Coś mi świta że jest możliwość wybrania maszyn, które będą mogły się łączyć przez ssh bez hasła. Niestety man sshd i gentoo-wiki zbyt łaskawe dla mnie nie były, więc miałbym prośbę o nakierowanie jak takie cuś wykonać  :Wink: 

----------

## Piecia

Mi się wydaje że mowa jest o kluczach. Uruchomić drugi serwer na innym porcie(edit:nie wiem dlaczego wspomniałem o 2 serwerze), logowanie przez klucze na które nie są założone hasła i możliwość logowania tylko z określonych miejsc. Ale może jest jeszcze inny sposób...Last edited by Piecia on Wed May 30, 2007 1:00 pm; edited 1 time in total

----------

## lazy_bum

 *Yatmai wrote:*   

> Coś mi świta że jest możliwość wybrania maszyn, które będą mogły się łączyć przez ssh bez hasła. Niestety man sshd i gentoo-wiki zbyt łaskawe dla mnie nie były, więc miałbym prośbę o nakierowanie jak takie cuś wykonać ;)

 

http://gentoo-wiki.com/SECURITY_SSH_without_a_password -- a mi znalazło takie o. (-;

----------

## Yatmai

@lazy_burn no ja szukałem po "ssh rsa"  :Wink:  niemniej dzięki  :Smile: 

sęk w tym, że znalazłem jeszcze gdzieś na googlach wzmiankę o tym. w obu przypadkach chodzi o to samo -> wygenerować klucz, a potrem przesłać na drugi komputer... zrobiłem to w dwie strony, z serwera na desktop (oba mają te same ssh_config i sshd_config) w ogóle nie załapało, z desktopa na serwer coś poszło, ale teraz zamiast o hasło prosi o passphase.... który ma ze 40 znaków, więc dla mnie interes to żaden  :Very Happy: 

----------

## quosek

czyli w pierwszym przypadku cos zjebles, w drugim zrobiles oki (uprawnienia ?)

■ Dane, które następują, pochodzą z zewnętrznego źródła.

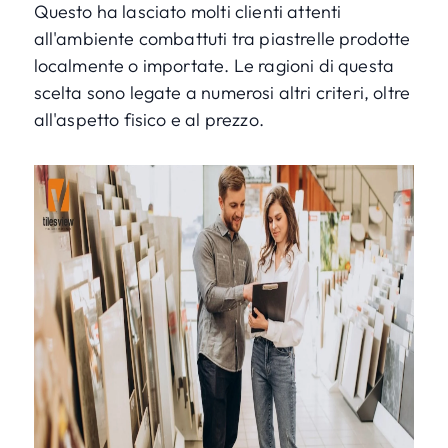
Questo ha lasciato molti clienti attenti
all'ambiente combattuti tra piastrelle prodotte
localmente o importate. Le ragioni di questa
scelta sono legate a numerosi altri criteri, oltre
all'aspetto fisico e al prezzo.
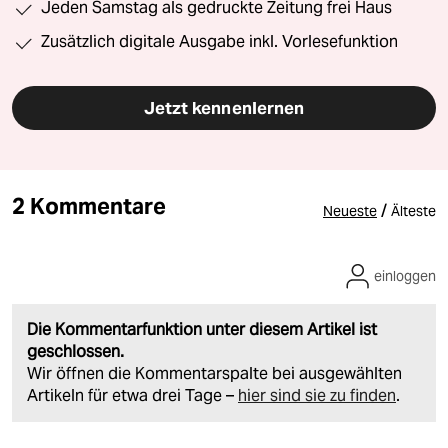
Jeden Samstag als gedruckte Zeitung frei Haus
Zusätzlich digitale Ausgabe inkl. Vorlesefunktion
Jetzt kennenlernen
2 Kommentare
/
Neueste
Älteste
einloggen
Die Kommentarfunktion unter diesem Artikel ist
geschlossen.
Wir öffnen die Kommentarspalte bei ausgewählten
Artikeln für etwa drei Tage –
hier sind sie zu finden
.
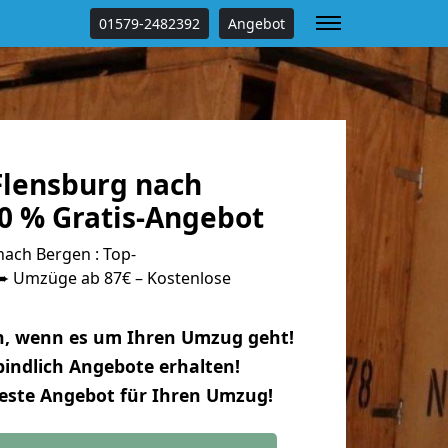
01579-2482392
Angebot
lensburg nach
0 % Gratis-Angebot
ach Bergen : Top-
 Umzüge ab 87€ – Kostenlose
n, wenn es um Ihren Umzug geht!
indlich Angebote erhalten!
beste Angebot für Ihren Umzug!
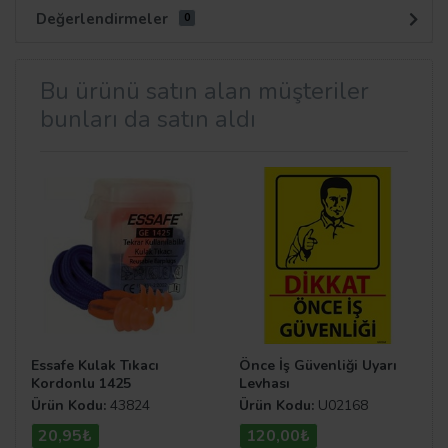
Değerlendirmeler
0
Bu ürünü satın alan müşteriler
bunları da satın aldı
Essafe Kulak Tıkacı
Önce İş Güvenliği Uyarı
Kordonlu 1425
Levhası
Ürün Kodu:
43824
Ürün Kodu:
U02168
20,95₺
120,00₺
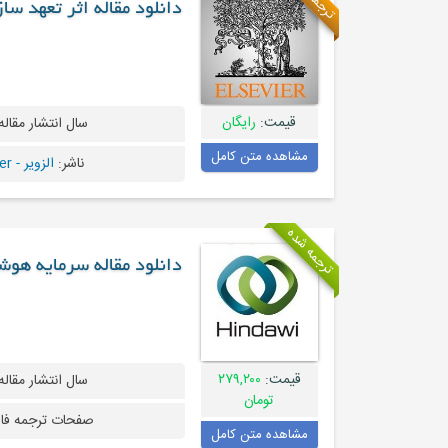
دانلود مقاله اثر تعهد سا
قیمت:
رایگان
سال انتشار مقاله
مشاهده متن کامل
ناشر:
الزویر - Elsevier
ترجمه شده
دانلود مقاله سرمایه هوش
قیمت:
۲۷۹,۲۰۰
سال انتشار مقاله
تومان
صفحات ترجمه فا
مشاهده متن کامل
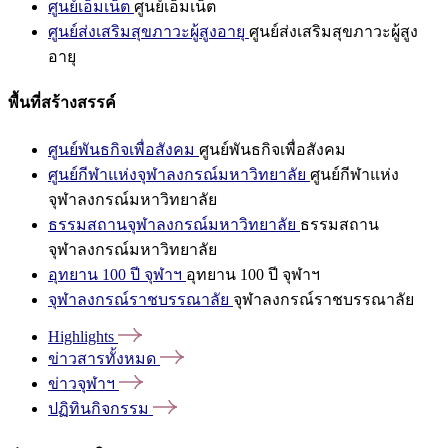
ศูนย์เอ็มเน็ต
ศูนย์เอ็มเน็ต
ศูนย์ส่งเสริมสุขภาวะผู้สูงอายุ
ศูนย์ส่งเสริมสุขภาวะผู้สูง
อายุ
พื้นที่สร้างสรรค์
ศูนย์พันธกิจเพื่อสังคม
ศูนย์พันธกิจเพื่อสังคม
ศูนย์กีฬาแห่งจุฬาลงกรณ์มหาวิทยาลัย
ศูนย์กีฬาแห่ง
จุฬาลงกรณ์มหาวิทยาลัย
ธรรมสถานจุฬาลงกรณ์มหาวิทยาลัย
ธรรมสถาน
จุฬาลงกรณ์มหาวิทยาลัย
อุทยาน 100 ปี จุฬาฯ
อุทยาน 100 ปี จุฬาฯ
จุฬาลงกรณ์ราชบรรณาลัย
จุฬาลงกรณ์ราชบรรณาลัย
Highlights
ข่าวสารทั้งหมด
ข่าวจุฬาฯ
ปฏิทินกิจกรรม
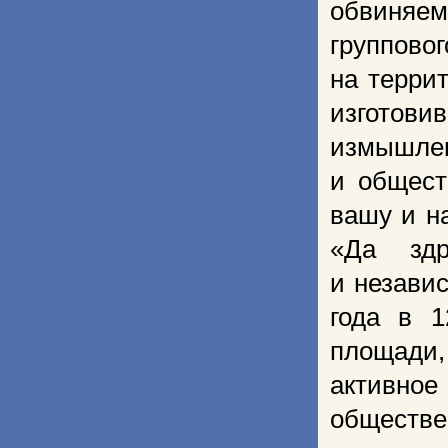
обвиняе
группов
на терри
изготови
измышл
и общест
вашу и н
«Да здр
и незави
года в 
площади,
активное
обществе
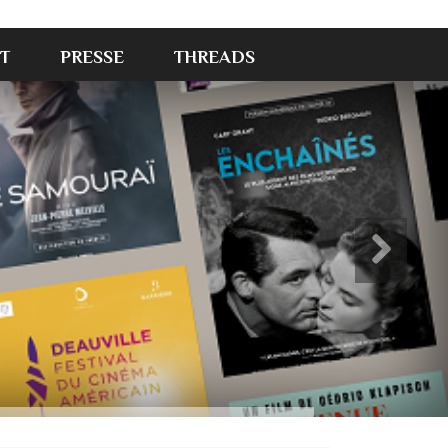
T
PRESSE
THREADS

jezeli nie chcesz by pytalo o haslo do klucza, to po prostu je usun (fakt - mniej bezpiecznie, ale .... )

i chyba [SOLVED]

----------

## kurak

Kiedyś znalazłem taki fajny opis, jak zrobić właśnie to o czym mówisz, ja mam tak zrobione po LANie, na serwer się loguje w ten sposób i wszystko działa bardzo fajnie (nawet jak zmienię hasło, to nie rząda ode mnie) ale ni cholery nie mogę tego wygrzebać..

----------

## arek.k

Nie będę się tu wymądrzał (mam nadzieję), bo nie czuję się specjalistą w tej sprawie, ale ostatnio się tym bawiłem, więc jestem na bieżąco. Może to coś rozjaśni.

 *Yatmai wrote:*   

> sęk w tym, że znalazłem jeszcze gdzieś na googlach wzmiankę o tym. w obu przypadkach chodzi o to samo -> wygenerować klucz, a potrem przesłać na drugi komputer...

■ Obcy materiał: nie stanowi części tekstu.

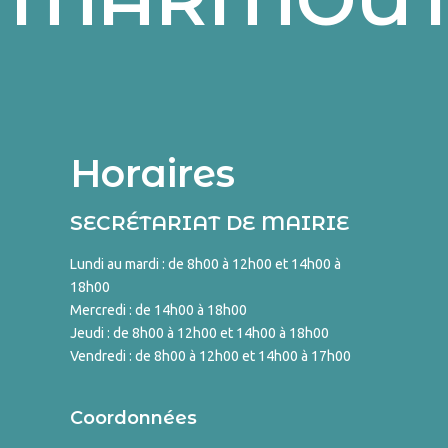
Horaires
SECRÉTARIAT DE MAIRIE
Lundi au mardi : de 8h00 à 12h00 et 14h00 à
18h00
Mercredi : de 14h00 à 18h00
Jeudi : de 8h00 à 12h00 et 14h00 à 18h00
Vendredi : de 8h00 à 12h00 et 14h00 à 17h00
Coordonnées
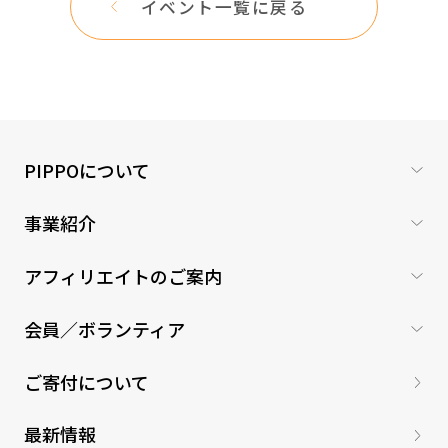
イベント一覧に戻る
PIPPOについて
事業紹介
アフィリエイトのご案内
会員／ボランティア
ご寄付について
最新情報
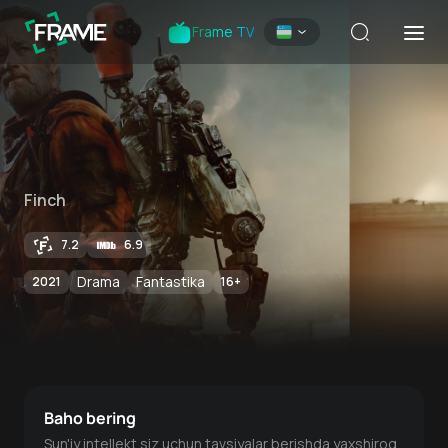
Frame TV
Finch
7.2
6.9
Drama
Fantastika
2021
16
+
Baho bering
Sun'iy intellekt siz uchun tavsiyalar berishda yaxshiroq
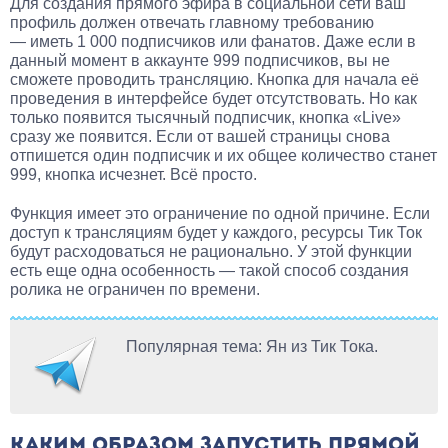
Для создания прямого эфира в социальной сети ваш
профиль должен отвечать главному требованию
— иметь 1 000 подписчиков или фанатов. Даже если в
данный момент в аккаунте 999 подписчиков, вы не
сможете проводить трансляцию. Кнопка для начала её
проведения в интерфейсе будет отсутствовать. Но как
только появится тысячный подписчик, кнопка «Live»
сразу же появится. Если от вашей страницы снова
отпишется один подписчик и их общее количество станет
999, кнопка исчезнет. Всё просто.
Функция имеет это ограничение по одной причине. Если
доступ к трансляциям будет у каждого, ресурсы Тик Ток
будут расходоваться не рационально. У этой функции
есть еще одна особенность — такой способ создания
ролика не ограничен по времени.
Популярная тема: Ян из Тик Тока.
КАКИМ ОБРАЗОМ ЗАПУСТИТЬ ПРЯМОЙ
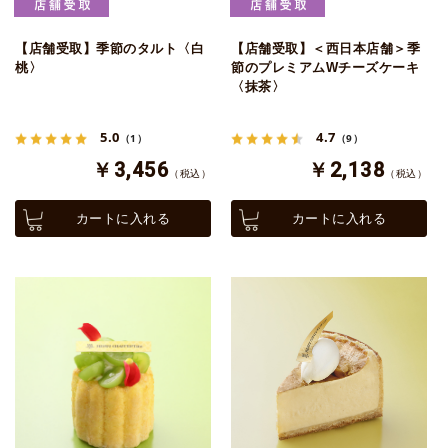
【店舗受取】季節のタルト〈白
【店舗受取】＜西日本店舗＞季
桃〉
節のプレミアムWチーズケーキ
〈抹茶〉
5.0
4.7
（1）
（9）
￥3,456
￥2,138
（税込）
（税込）
カートに入れる
カートに入れる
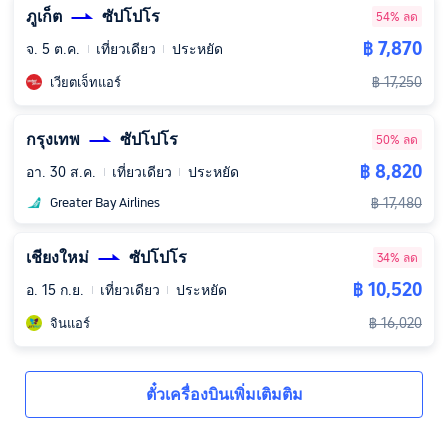
ภูเก็ต
ซัปโปโร
54% ลด
฿ 7,870
จ. 5 ต.ค.
เที่ยวเดียว
ประหยัด
฿ 17,250
เวียตเจ็ทแอร์
กรุงเทพ
ซัปโปโร
50% ลด
฿ 8,820
อา. 30 ส.ค.
เที่ยวเดียว
ประหยัด
฿ 17,480
Greater Bay Airlines
เชียงใหม่
ซัปโปโร
34% ลด
฿ 10,520
อ. 15 ก.ย.
เที่ยวเดียว
ประหยัด
฿ 16,020
จินแอร์
ตั๋วเครื่องบินเพิ่มเติมติม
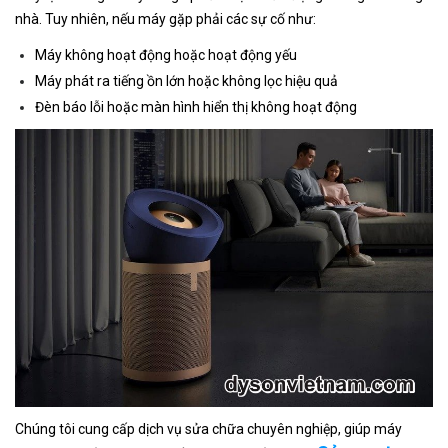
nhà. Tuy nhiên, nếu máy gặp phải các sự cố như:
Máy không hoạt động hoặc hoạt động yếu
Máy phát ra tiếng ồn lớn hoặc không lọc hiệu quả
Đèn báo lỗi hoặc màn hình hiển thị không hoạt động
Chúng tôi cung cấp dịch vụ sửa chữa chuyên nghiệp, giúp máy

  Dokładniej chodzi o wygenerowanie pary kluczy. Może chodziło ci o to samo, ale nie jest bez znaczenia który z kluczy ma być na serwerze (publiczny, dodany do ~/.ssh/authorized_keys), a który na kliencie (~/.ssh/id_dsa).

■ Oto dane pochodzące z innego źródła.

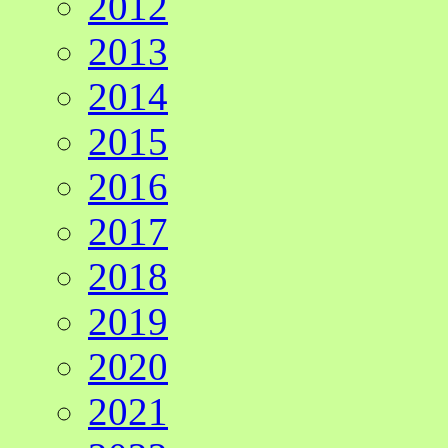
2012
2013
2014
2015
2016
2017
2018
2019
2020
2021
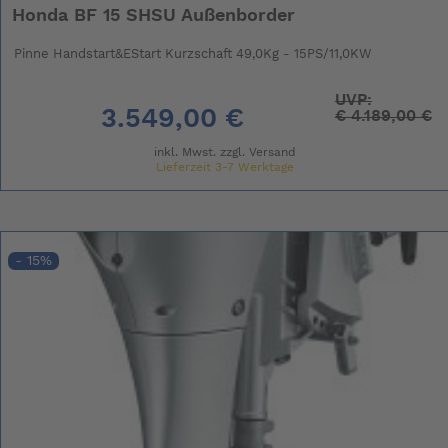
Honda BF 15 SHSU Außenborder
Pinne Handstart&EStart Kurzschaft 49,0Kg - 15PS/11,0KW
UVP:
3.549,00 €
€
4.189,00 €
inkl. Mwst. zzgl.
Versand
Lieferzeit 3-7 Werktage
- 15%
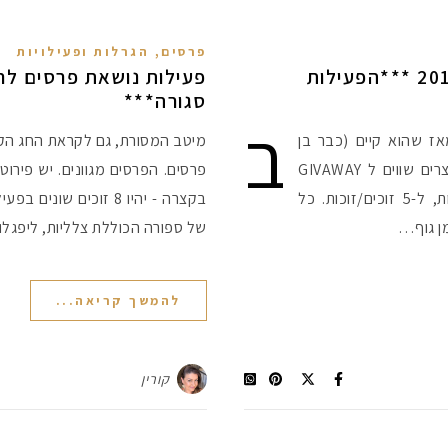
פרסים, הגרלות ופעילויות
פעילות נושאת פרסים לפסח 2012 ***הפעילות
סגורה***
ב
ז שהוא קיים (כבר בן
מיטב המסורת, גם לקראת החג הקר
שנתיים וחצי הבייבי :) ), אספתי מלא מוצרים שווים ל GIVAWAY
פרסים. הפרסים מגוונים. יש פירו
לכבוד פסח. בפעילות הפעם יש 5 ערכות, ל-5 זוכים/זוכות. כל
בקצרה - יהיו 8 זוכים ש
של ספורה הכוללת צלליות, ליפגל
להמשך קריאה...
קורין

Oczywiście to przykład dla kluczy dsa (rsa nie generowałem, więc nie pamiętam szczegółów).

 *Yatmai wrote:*   

> zrobiłem to w dwie strony, z serwera na desktop (oba mają te same ssh_config i sshd_config) w ogóle nie załapało,

  Z tego co mi wiadomo, to aby korzystać z autoryzacji przez klucze trzeba skompilować ssh z flagą pam (ponieważ autoryzacja jest właśne przez pam dokonywana). Nie pamiętam teraz, ale może chodzi po prostu o jakiś wpis w /etc/pam.d/sshd (jeśli skompilowałeś z pam).

 *Yatmai wrote:*   

> z desktopa na serwer coś poszło, ale teraz zamiast o hasło prosi o passphase.... który ma ze 40 znaków, więc dla mnie interes to żaden 

  Nie wiem jak jest z rsa, ale (dla dsa) po co zabezpieczałeś (szyfrowałeś) klucz hasłem (passphase)? Jeśli nie chcesz go wpisywać, to stwórz parę kluczy niezabezpieczonych, a nie będzie pytał o passphase. Oczywiście obniżasz w ten sposób bezpieczeństwo, ale czy aż tak znacznie (ja uważam, że nie). Jest to zabezpieczenie na wypadek utraty klucza prywatnego (z tego co mi wiadomo), więc ktoś musiał by dostać twój klucz prywatny i wiedzieć z jakim serwerem się łączyć. Oczywiście może coś pomijam i jest to realne zagrożenie.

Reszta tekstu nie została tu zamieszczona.